WHAT YOU ARE ASKED TO DO ▸
In the records below, the line with "Y458163D01*" opens the range and the line with "Y593090D01*" closes it; print that range exactly and nothing else.

:: RECORDS FOR THIS EXERCISE

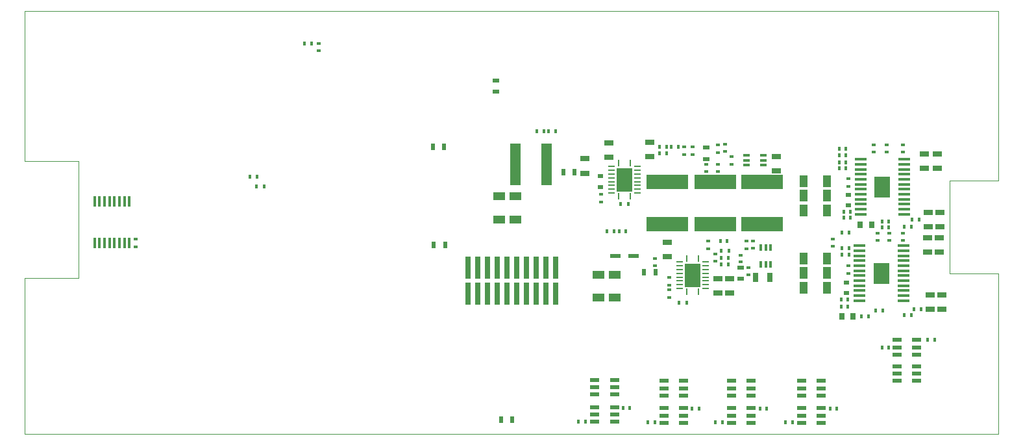
<source format=gtp>
G04*
G04 #@! TF.GenerationSoftware,Altium Limited,Altium Designer,19.1.5 (86)*
G04*
G04 Layer_Color=8421504*
%FSLAX44Y44*%
%MOMM*%
G71*
G01*
G75*
%ADD17C,0.1000*%
%ADD18R,0.7400X2.9200*%
%ADD19R,0.4000X0.6000*%
%ADD20R,1.3000X0.8000*%
%ADD21R,1.3716X0.5080*%
%ADD22R,0.3500X1.4000*%
%ADD23R,0.6000X0.4000*%
%ADD24R,0.6000X0.4500*%
%ADD25R,0.4500X0.6000*%
%ADD26R,1.2700X0.5588*%
%ADD27R,0.9000X0.2600*%
%ADD28R,0.2600X0.9000*%
%ADD29R,2.0700X3.0700*%
%ADD30R,0.8000X0.6000*%
%ADD31R,1.0000X1.6000*%
%ADD32R,1.3000X0.7000*%
%ADD33R,0.7000X0.9000*%
%ADD34R,2.0250X2.6800*%
%ADD35R,1.5700X0.4100*%
%ADD36R,0.7000X1.3000*%
%ADD37R,0.5000X0.9000*%
%ADD38R,0.9000X0.5000*%
%ADD39R,0.3500X0.8500*%
%ADD40R,5.4100X1.8800*%
%ADD41R,1.4224X5.4102*%
%ADD42R,1.6000X1.0000*%
%ADD43R,0.8500X0.3500*%
G36*
X1685477Y560730D02*
X1678660D01*
Y570753D01*
X1685477D01*
Y560730D01*
D02*
G37*
G36*
X1676457D02*
X1669660D01*
Y570765D01*
X1676457D01*
Y560730D01*
D02*
G37*
G36*
X1346290Y558987D02*
X1334397D01*
Y576630D01*
X1346290D01*
Y558987D01*
D02*
G37*
G36*
X1685470Y548530D02*
X1678660D01*
Y558529D01*
X1685470D01*
Y548530D01*
D02*
G37*
G36*
X1676456D02*
X1669660D01*
Y558526D01*
X1676456D01*
Y548530D01*
D02*
G37*
G36*
X1684317Y448140D02*
X1677500D01*
Y458163D01*
X1684317D01*
Y448140D01*
D02*
G37*
G36*
X1675297D02*
X1668500D01*
Y458175D01*
X1675297D01*
Y448140D01*
D02*
G37*
G36*
X1684310Y435940D02*
X1677500D01*
Y445939D01*
X1684310D01*
Y435940D01*
D02*
G37*
G36*
X1675296D02*
X1668500D01*
Y445936D01*
X1675296D01*
Y435940D01*
D02*
G37*
G36*
X1435190Y434526D02*
X1423297D01*
Y452170D01*
X1435190D01*
Y434526D01*
D02*
G37*
D17*
X558800Y440690D02*
X628650D01*
X558800Y593090D02*
Y788670D01*
Y237490D02*
Y440690D01*
X628650D02*
Y593090D01*
X558800D02*
X628650D01*
X1828800Y567690D02*
Y650875D01*
Y375285D02*
Y447040D01*
X1765300D02*
X1828800D01*
X1765300D02*
Y567690D01*
X1828800D01*
Y650875D02*
Y788670D01*
Y237490D02*
Y375285D01*
X558800Y237490D02*
X1828800D01*
X558800Y788670D02*
X1828800D01*
D18*
X1136650Y454640D02*
D03*
Y420340D02*
D03*
X1149350Y454640D02*
D03*
Y420340D02*
D03*
X1162050Y454640D02*
D03*
Y420340D02*
D03*
X1174750Y454640D02*
D03*
Y420340D02*
D03*
X1187450Y454640D02*
D03*
Y420340D02*
D03*
X1200150Y454640D02*
D03*
Y420340D02*
D03*
X1212850Y454640D02*
D03*
Y420340D02*
D03*
X1225550Y454640D02*
D03*
Y420340D02*
D03*
X1238250Y454640D02*
D03*
Y420340D02*
D03*
X1250950Y454640D02*
D03*
Y420340D02*
D03*
D19*
X1475160Y488950D02*
D03*
X1466160D02*
D03*
X1401970Y612140D02*
D03*
X1410970D02*
D03*
X1327260Y501650D02*
D03*
X1318260D02*
D03*
X1467430Y467360D02*
D03*
X1476430D02*
D03*
X1241950Y632460D02*
D03*
X1250950D02*
D03*
X1334080Y501650D02*
D03*
X1343080D02*
D03*
X932870Y746760D02*
D03*
X923870D02*
D03*
X1281320Y254000D02*
D03*
X1290320D02*
D03*
X1371600Y252730D02*
D03*
X1380600D02*
D03*
X1459810D02*
D03*
X1468810D02*
D03*
X1551250D02*
D03*
X1560250D02*
D03*
X1745670Y360680D02*
D03*
X1736670D02*
D03*
X1348160Y271780D02*
D03*
X1339160D02*
D03*
X1438440Y270510D02*
D03*
X1429440D02*
D03*
X1526650D02*
D03*
X1517650D02*
D03*
X1618090D02*
D03*
X1609090D02*
D03*
X1676980Y350520D02*
D03*
X1685980D02*
D03*
X1650310Y391160D02*
D03*
X1659310D02*
D03*
X1676980Y506730D02*
D03*
X1685980D02*
D03*
X1677670Y398780D02*
D03*
X1668670D02*
D03*
X1685980Y514350D02*
D03*
X1676980D02*
D03*
X1718890Y400050D02*
D03*
X1727890D02*
D03*
X1716350Y516890D02*
D03*
X1725350D02*
D03*
X1633910Y500380D02*
D03*
X1624910D02*
D03*
X1630100Y609600D02*
D03*
X1621100D02*
D03*
X1706190Y392430D02*
D03*
X1715190D02*
D03*
X1706190Y508000D02*
D03*
X1715190D02*
D03*
X1633910Y480060D02*
D03*
X1624910D02*
D03*
X1630100Y600710D02*
D03*
X1621100D02*
D03*
X1624910Y471170D02*
D03*
X1633910D02*
D03*
X1621100Y591820D02*
D03*
X1630100D02*
D03*
X1632640Y412750D02*
D03*
X1623640D02*
D03*
X1635910Y527050D02*
D03*
X1626910D02*
D03*
X1623640Y403860D02*
D03*
X1632640D02*
D03*
X1626910Y519430D02*
D03*
X1635910D02*
D03*
X1621100Y584200D02*
D03*
X1630100D02*
D03*
X1467430Y458470D02*
D03*
X1476430D02*
D03*
X1226710Y632460D02*
D03*
X1235710D02*
D03*
X1386730Y603250D02*
D03*
X1395730D02*
D03*
X1386730Y612140D02*
D03*
X1395730D02*
D03*
D20*
X1397000Y468630D02*
D03*
Y487630D02*
D03*
X1463040Y440030D02*
D03*
Y421030D02*
D03*
X1320800Y617220D02*
D03*
Y598220D02*
D03*
X1478280Y421030D02*
D03*
Y440030D02*
D03*
D21*
X1329182Y469900D02*
D03*
X1353058D02*
D03*
D22*
X695290Y540410D02*
D03*
X688790D02*
D03*
X682290D02*
D03*
X675790D02*
D03*
X669290D02*
D03*
X662790D02*
D03*
X656290D02*
D03*
X649790D02*
D03*
X695290Y486410D02*
D03*
X688790D02*
D03*
X682290D02*
D03*
X675790D02*
D03*
X669290D02*
D03*
X662790D02*
D03*
X656290D02*
D03*
X649790D02*
D03*
D23*
X1508960Y480056D02*
D03*
Y489056D02*
D03*
X1492250Y461590D02*
D03*
Y470590D02*
D03*
X1502410Y445080D02*
D03*
Y454080D02*
D03*
X1459230Y462860D02*
D03*
Y471860D02*
D03*
X942340Y737180D02*
D03*
Y746180D02*
D03*
X1704340Y490220D02*
D03*
Y499220D02*
D03*
Y605100D02*
D03*
Y614100D02*
D03*
X1686560Y490220D02*
D03*
Y499220D02*
D03*
X1682750Y605100D02*
D03*
Y614100D02*
D03*
X1671320Y490220D02*
D03*
Y499220D02*
D03*
X1666240Y605100D02*
D03*
Y614100D02*
D03*
X1612900Y491600D02*
D03*
Y482600D02*
D03*
X1380490Y457090D02*
D03*
Y466090D02*
D03*
X1471930Y605790D02*
D03*
Y614790D02*
D03*
X1463040Y579700D02*
D03*
Y588700D02*
D03*
X1447800Y579700D02*
D03*
Y588700D02*
D03*
D24*
X1499870Y488870D02*
D03*
Y478870D02*
D03*
X1450340Y478950D02*
D03*
Y488950D02*
D03*
X703580Y491410D02*
D03*
Y481410D02*
D03*
X1480820Y599360D02*
D03*
Y589360D02*
D03*
X1633220Y457120D02*
D03*
Y447120D02*
D03*
Y570150D02*
D03*
Y560150D02*
D03*
X1399540Y415370D02*
D03*
Y425370D02*
D03*
Y431880D02*
D03*
Y441880D02*
D03*
X1463040Y614600D02*
D03*
Y604600D02*
D03*
X1418590Y612060D02*
D03*
Y602060D02*
D03*
X1430020Y612060D02*
D03*
Y602060D02*
D03*
X1310640Y539830D02*
D03*
Y549830D02*
D03*
D25*
X1466930Y476250D02*
D03*
X1476930D02*
D03*
X1412320Y408940D02*
D03*
X1422320D02*
D03*
X1346120Y537210D02*
D03*
X1336120D02*
D03*
X871140Y560070D02*
D03*
X861140D02*
D03*
X852170Y572770D02*
D03*
X862170D02*
D03*
D26*
X1506474Y271018D02*
D03*
Y261620D02*
D03*
Y252222D02*
D03*
X1480566D02*
D03*
Y261620D02*
D03*
Y271018D02*
D03*
X1327984Y272288D02*
D03*
Y262890D02*
D03*
Y253492D02*
D03*
X1302076D02*
D03*
Y262890D02*
D03*
Y272288D02*
D03*
X1696466Y341122D02*
D03*
Y350520D02*
D03*
Y359918D02*
D03*
X1722374D02*
D03*
Y350520D02*
D03*
Y341122D02*
D03*
X1418264Y271018D02*
D03*
Y261620D02*
D03*
Y252222D02*
D03*
X1392356D02*
D03*
Y261620D02*
D03*
Y271018D02*
D03*
X1597914D02*
D03*
Y261620D02*
D03*
Y252222D02*
D03*
X1572006D02*
D03*
Y261620D02*
D03*
Y271018D02*
D03*
X1506474Y306578D02*
D03*
Y297180D02*
D03*
Y287782D02*
D03*
X1480566D02*
D03*
Y297180D02*
D03*
Y306578D02*
D03*
X1327984Y307848D02*
D03*
Y298450D02*
D03*
Y289052D02*
D03*
X1302076D02*
D03*
Y298450D02*
D03*
Y307848D02*
D03*
X1597914Y306578D02*
D03*
Y297180D02*
D03*
Y287782D02*
D03*
X1572006D02*
D03*
Y297180D02*
D03*
Y306578D02*
D03*
X1696466Y306832D02*
D03*
Y316230D02*
D03*
Y325628D02*
D03*
X1722374D02*
D03*
Y316230D02*
D03*
Y306832D02*
D03*
X1418264Y306578D02*
D03*
Y297180D02*
D03*
Y287782D02*
D03*
X1392356D02*
D03*
Y297180D02*
D03*
Y306578D02*
D03*
D27*
X1324270Y551460D02*
D03*
X1357970Y586460D02*
D03*
X1324270D02*
D03*
Y581460D02*
D03*
Y576460D02*
D03*
Y571460D02*
D03*
Y566460D02*
D03*
Y561460D02*
D03*
Y556460D02*
D03*
X1357970Y551460D02*
D03*
Y556460D02*
D03*
Y561460D02*
D03*
Y566460D02*
D03*
Y571460D02*
D03*
Y576460D02*
D03*
Y581460D02*
D03*
X1413170Y427000D02*
D03*
X1446870Y462000D02*
D03*
X1413170D02*
D03*
Y457000D02*
D03*
Y452000D02*
D03*
Y447000D02*
D03*
Y442000D02*
D03*
Y437000D02*
D03*
Y432000D02*
D03*
X1446870Y427000D02*
D03*
Y432000D02*
D03*
Y437000D02*
D03*
Y442000D02*
D03*
Y447000D02*
D03*
Y452000D02*
D03*
Y457000D02*
D03*
D28*
X1333620Y547110D02*
D03*
X1348620Y590810D02*
D03*
X1333620D02*
D03*
X1348620Y547110D02*
D03*
X1422520Y422650D02*
D03*
X1437520Y466350D02*
D03*
X1422520D02*
D03*
X1437520Y422650D02*
D03*
D29*
X1341120Y568960D02*
D03*
X1430020Y444500D02*
D03*
D30*
X1630680Y420990D02*
D03*
Y434990D02*
D03*
X1633220Y535290D02*
D03*
Y549290D02*
D03*
X1309370Y559420D02*
D03*
Y573420D02*
D03*
D31*
X1574800Y428400D02*
D03*
X1604800D02*
D03*
X1574800Y447450D02*
D03*
X1604800D02*
D03*
X1574800Y466090D02*
D03*
X1604800D02*
D03*
X1574800Y529150D02*
D03*
X1604800D02*
D03*
X1574800Y548200D02*
D03*
X1604800D02*
D03*
X1574800Y567250D02*
D03*
X1604800D02*
D03*
D32*
X1739900Y400050D02*
D03*
Y419050D02*
D03*
X1755140Y400050D02*
D03*
Y419050D02*
D03*
X1751330Y493370D02*
D03*
Y474370D02*
D03*
X1736090Y493370D02*
D03*
Y474370D02*
D03*
X1752600Y507390D02*
D03*
Y526390D02*
D03*
X1737360Y507390D02*
D03*
Y526390D02*
D03*
X1732539Y602590D02*
D03*
Y583590D02*
D03*
X1748790Y602590D02*
D03*
Y583590D02*
D03*
X1539240Y599440D02*
D03*
Y580440D02*
D03*
X1374140Y617830D02*
D03*
Y598830D02*
D03*
X1289050Y596240D02*
D03*
Y577240D02*
D03*
D33*
X1639450Y391160D02*
D03*
X1624450D02*
D03*
X1663580Y510540D02*
D03*
X1648580D02*
D03*
D34*
X1676400Y447040D02*
D03*
X1677560Y559630D02*
D03*
D35*
X1647700Y411290D02*
D03*
Y417790D02*
D03*
Y424290D02*
D03*
Y430790D02*
D03*
Y437290D02*
D03*
Y443790D02*
D03*
Y450290D02*
D03*
Y456790D02*
D03*
Y463290D02*
D03*
Y469790D02*
D03*
Y476290D02*
D03*
Y482790D02*
D03*
X1705100D02*
D03*
Y476290D02*
D03*
Y469790D02*
D03*
Y463290D02*
D03*
Y456790D02*
D03*
Y450290D02*
D03*
Y443790D02*
D03*
Y437290D02*
D03*
Y430790D02*
D03*
Y424290D02*
D03*
Y417790D02*
D03*
Y411290D02*
D03*
X1648860Y523880D02*
D03*
Y530380D02*
D03*
Y536880D02*
D03*
Y543380D02*
D03*
Y549880D02*
D03*
Y556380D02*
D03*
Y562880D02*
D03*
Y569380D02*
D03*
Y575880D02*
D03*
Y582380D02*
D03*
Y588880D02*
D03*
Y595380D02*
D03*
X1706260D02*
D03*
Y588880D02*
D03*
Y582380D02*
D03*
Y575880D02*
D03*
Y569380D02*
D03*
Y562880D02*
D03*
Y556380D02*
D03*
Y549880D02*
D03*
Y543380D02*
D03*
Y536880D02*
D03*
Y530380D02*
D03*
Y523880D02*
D03*
D36*
X1511960Y441960D02*
D03*
X1530960D02*
D03*
D37*
X1179950Y256540D02*
D03*
X1194950D02*
D03*
X1091050Y612140D02*
D03*
X1106050D02*
D03*
X1092320Y483870D02*
D03*
X1107320D02*
D03*
X1381640Y448310D02*
D03*
X1366640D02*
D03*
X1261230Y579120D02*
D03*
X1276230D02*
D03*
D38*
X1492250Y454540D02*
D03*
Y439540D02*
D03*
X1447800Y610750D02*
D03*
Y595750D02*
D03*
X1173480Y683380D02*
D03*
Y698380D02*
D03*
D39*
X1531770Y480900D02*
D03*
X1525270D02*
D03*
X1518770D02*
D03*
Y458900D02*
D03*
X1525270D02*
D03*
X1531770D02*
D03*
D40*
X1520190Y565860D02*
D03*
Y511100D02*
D03*
X1459230Y565860D02*
D03*
Y511100D02*
D03*
X1397000Y565860D02*
D03*
Y511100D02*
D03*
D41*
X1199007Y589280D02*
D03*
X1239393D02*
D03*
D42*
X1198880Y517130D02*
D03*
Y547130D02*
D03*
X1177290Y517130D02*
D03*
Y547130D02*
D03*
X1328420Y415290D02*
D03*
Y445290D02*
D03*
X1306830Y415290D02*
D03*
Y445290D02*
D03*
D43*
X1499870Y600860D02*
D03*
Y594360D02*
D03*
Y587860D02*
D03*
X1521870D02*
D03*
Y594360D02*
D03*
Y600860D02*
D03*
M02*

</source>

::::

EXPECTED OUTPUT ▸
Y458163D01*
X1684317D01*
Y448140D01*
D02*
G37*
G36*
X1675297D02*
X1668500D01*
Y458175D01*
X1675297D01*
Y448140D01*
D02*
G37*
G36*
X1684310Y435940D02*
X1677500D01*
Y445939D01*
X1684310D01*
Y435940D01*
D02*
G37*
G36*
X1675296D02*
X1668500D01*
Y445936D01*
X1675296D01*
Y435940D01*
D02*
G37*
G36*
X1435190Y434526D02*
X1423297D01*
Y452170D01*
X1435190D01*
Y434526D01*
D02*
G37*
D17*
X558800Y440690D02*
X628650D01*
X558800Y593090D02*
Y788670D01*
Y237490D02*
Y440690D01*
X628650D02*
Y593090D01*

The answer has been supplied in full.